A recovery for business aviation has started, but should not be regarded as stable until 2012 and will not take place uniformly throughout the sector.

That is the verdict of a group of industry leaders who gathered at EBACE to answer the question: "Exiting the economic crisis: where are we now and where are we going?" Teal Group chief analyst Richard Aboulafia says there will be "a permanent structured shift in favour of larger aircraft".

Not only has the top end of the market suffered less of a dip than the lower end, says Aboulafia, but the recovery will also come sooner and stronger at the top. Part of this disparity results from the greater use of third party financial support by the owners of smaller aircraft, Aboulafia says, and with such finance more difficult to obtain it will hinder sector recovery.

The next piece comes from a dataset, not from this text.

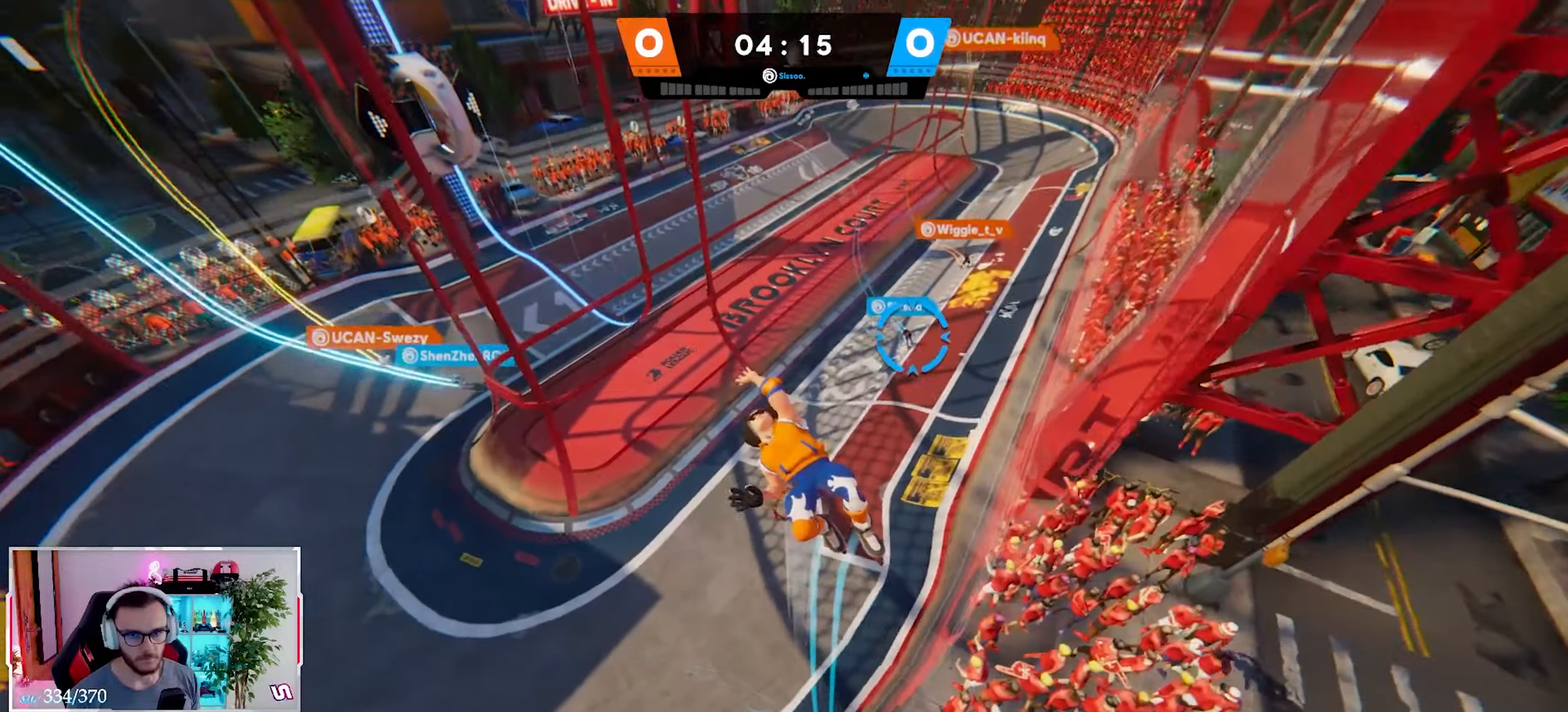
{"buttons": ["X"], "left_stick": "down", "right_stick": "down-left", "events": [[17, "Y", "up"], [83, "left_stick", "down"], [433, "X", "down"]]}
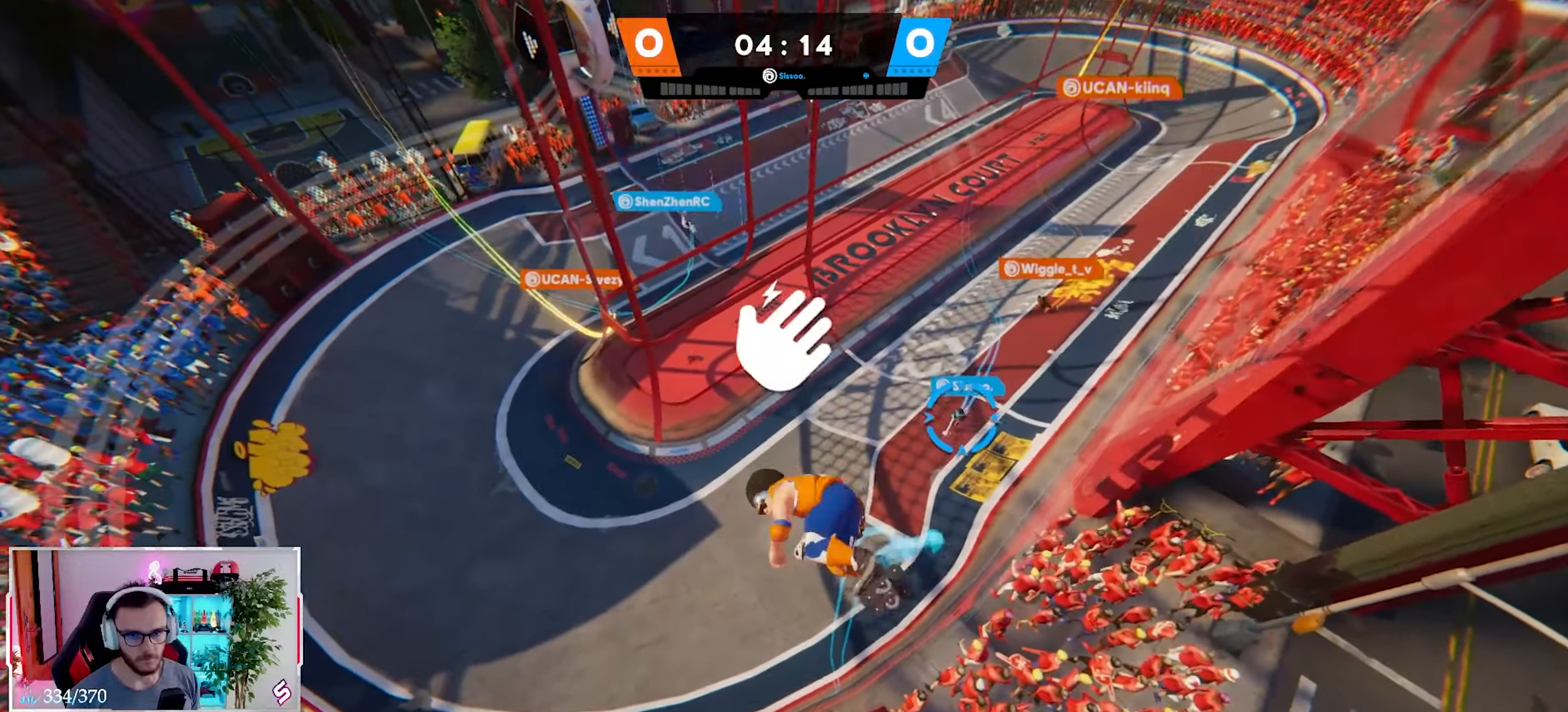
{"buttons": [], "left_stick": "down", "right_stick": "center", "events": [[17, "X", "up"], [100, "B", "down"], [200, "B", "up"], [300, "right_stick", "center"], [317, "Y", "down"], [417, "Y", "up"]]}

He believes the economic dip has bottomed out, and the climb back has begun, but it likely to level out for some time before the recovery stabilises. TAG Aviation chairman Roger McMullen says many in the industry were aware in 2008 that "we were experiencing a bubble". He says that is why the pinnacle in 2007-08 is not a good benchmark from which further expansion should be judged.

McMullen thinks 2006 is a more reliable indicator from where the industry should start. He agrees with Aboulafia about growth returning earlier and stronger to the large-aircraft sector, but delivers a depressing verdict on the prospects for the fractional ownership sector, predicting "the popularity of fractional ownership is definitely compromised, and my guess is that we may never see again the large acquisitions in that sector."

Overall, McMullen sees "modest but volatile growth in 2010, then gradual growth that trails economic growth by about 18 months".